Work and Income assisted him with a non-recoverable grant to shift into a Mangere motor lodge when he left the room in Onehunga. He moved out of the motor lodge after three weeks. His daughter says she and her father viewed two short-term accommodation options in South Auckland on August 12 but neither was suitable.
A worker at one of the two places they saw told them it would take ‘‘three to four weeks’’ to complete credit and police checks on her father before he could move in, she says.
‘‘He declined it because it’s too far from public transport and to get to it he has to walk up hills. He can’t walk long distances.’’
On August 12, Work and Income found Tupou temporary accommodation in Otahuhu.
Ministry of Social Development deputy chief executive for social housing Carl Crafar says the agency is working with Tupou to find him suitable accommodation.
‘‘While Mr Tupou has a high priority for social housing, he has also detailed quite specific and changeable housing requirements.
‘‘The reality is there is a finite number of properties on offer that meet his needs and expectations.’’
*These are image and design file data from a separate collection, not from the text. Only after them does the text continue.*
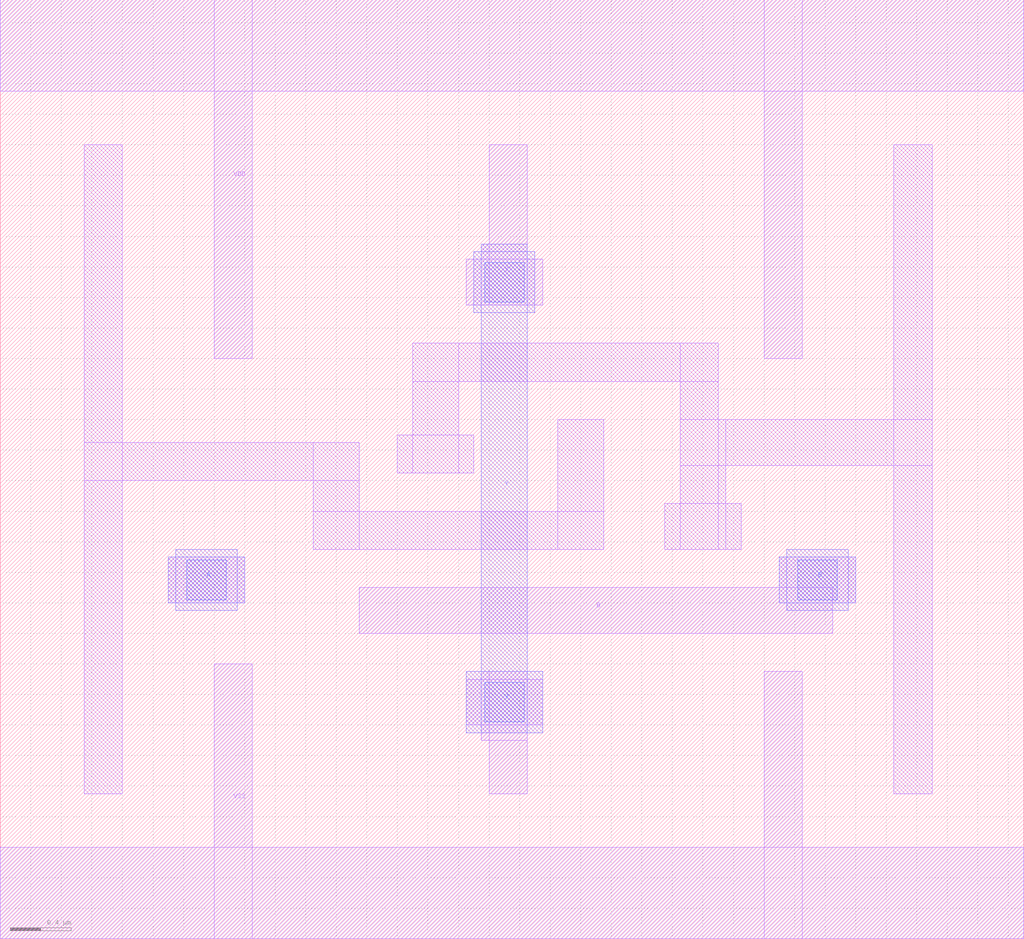
<source format=lef>
# Copyright 2022 Google LLC
# Licensed under the Apache License, Version 2.0 (the "License");
# you may not use this file except in compliance with the License.
# You may obtain a copy of the License at
#
#      http://www.apache.org/licenses/LICENSE-2.0
#
# Unless required by applicable law or agreed to in writing, software
# distributed under the License is distributed on an "AS IS" BASIS,
# WITHOUT WARRANTIES OR CONDITIONS OF ANY KIND, either express or implied.
# See the License for the specific language governing permissions and
# limitations under the License.
VERSION 5.7 ;
BUSBITCHARS "[]" ;
DIVIDERCHAR "/" ;

MACRO gf180mcu_osu_sc_gp9t3v3__xor2_1
  CLASS CORE ;
  ORIGIN 0 0 ;
  FOREIGN gf180mcu_osu_sc_gp9t3v3__xor2_1 0 0 ;
  SIZE 6.7 BY 6.15 ;
  SYMMETRY X Y ;
  SITE GF180_3p3_12t ;
  PIN VDD
    DIRECTION INOUT ;
    USE POWER ;
    SHAPE ABUTMENT ;
    PORT
      LAYER MET1 ;
        RECT 0 5.55 6.7 6.15 ;
        RECT 5 3.8 5.25 6.15 ;
        RECT 1.4 3.8 1.65 6.15 ;
    END
  END VDD
  PIN VSS
    DIRECTION INOUT ;
    USE GROUND ;
    PORT
      LAYER MET1 ;
        RECT 0 0 6.7 0.6 ;
        RECT 5 0 5.25 1.75 ;
        RECT 1.4 0 1.65 1.8 ;
    END
  END VSS
  PIN A
    DIRECTION INPUT ;
    USE SIGNAL ;
    PORT
      LAYER MET1 ;
        RECT 1.1 2.2 1.6 2.5 ;
      LAYER MET2 ;
        RECT 1.1 2.2 1.6 2.5 ;
        RECT 1.15 2.15 1.55 2.55 ;
      LAYER VIA12 ;
        RECT 1.22 2.22 1.48 2.48 ;
    END
  END A
  PIN B
    DIRECTION INPUT ;
    USE SIGNAL ;
    PORT
      LAYER MET1 ;
        RECT 5.1 2.2 5.6 2.5 ;
        RECT 2.35 2 5.45 2.3 ;
      LAYER MET2 ;
        RECT 5.1 2.2 5.6 2.5 ;
        RECT 5.15 2.15 5.55 2.55 ;
      LAYER VIA12 ;
        RECT 5.22 2.22 5.48 2.48 ;
    END
  END B
  PIN Y
    DIRECTION OUTPUT ;
    USE SIGNAL ;
    PORT
      LAYER MET1 ;
        RECT 3.05 1.4 3.55 1.7 ;
        RECT 3.15 1.3 3.45 1.75 ;
        RECT 3.2 0.95 3.45 1.75 ;
        RECT 3.05 4.15 3.55 4.45 ;
        RECT 3.2 4.15 3.45 5.2 ;
        RECT 3.15 4.15 3.45 4.55 ;
      LAYER MET2 ;
        RECT 3.05 1.35 3.55 1.75 ;
        RECT 3.1 4.1 3.5 4.5 ;
        RECT 3.15 1.35 3.45 4.55 ;
      LAYER VIA12 ;
        RECT 3.17 4.17 3.43 4.43 ;
        RECT 3.17 1.42 3.43 1.68 ;
    END
  END Y
  OBS
    LAYER MET1 ;
      RECT 5.85 0.95 6.1 5.2 ;
      RECT 2.7 3.65 4.7 3.9 ;
      RECT 4.45 2.55 4.7 3.9 ;
      RECT 2.7 3.05 3 3.9 ;
      RECT 4.45 3.1 6.1 3.4 ;
      RECT 2.6 3.05 3.1 3.3 ;
      RECT 4.45 2.55 4.75 3.4 ;
      RECT 4.35 2.55 4.85 2.85 ;
      RECT 0.55 0.95 0.8 5.2 ;
      RECT 3.65 2.55 3.95 3.4 ;
      RECT 0.55 3 2.35 3.25 ;
      RECT 2.05 2.55 2.35 3.25 ;
      RECT 2.05 2.55 3.95 2.8 ;
  END
END gf180mcu_osu_sc_gp9t3v3__xor2_1

</source>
Crafar says each time the ministry has learned of a housing issue faced by Tupou it’s worked with him to find a solution and will continue to.
‘‘We have helped him with $3414 of accommodation assistance and ensured he has some- where to stay.’’ Crafar says an additional $1396 to cover rent and bond costs was approved upfront for Tupou before he declined the accommodation he was offered on August 12.
Timani Tupou has been on the social housing register with the highest priority rating for more than three months.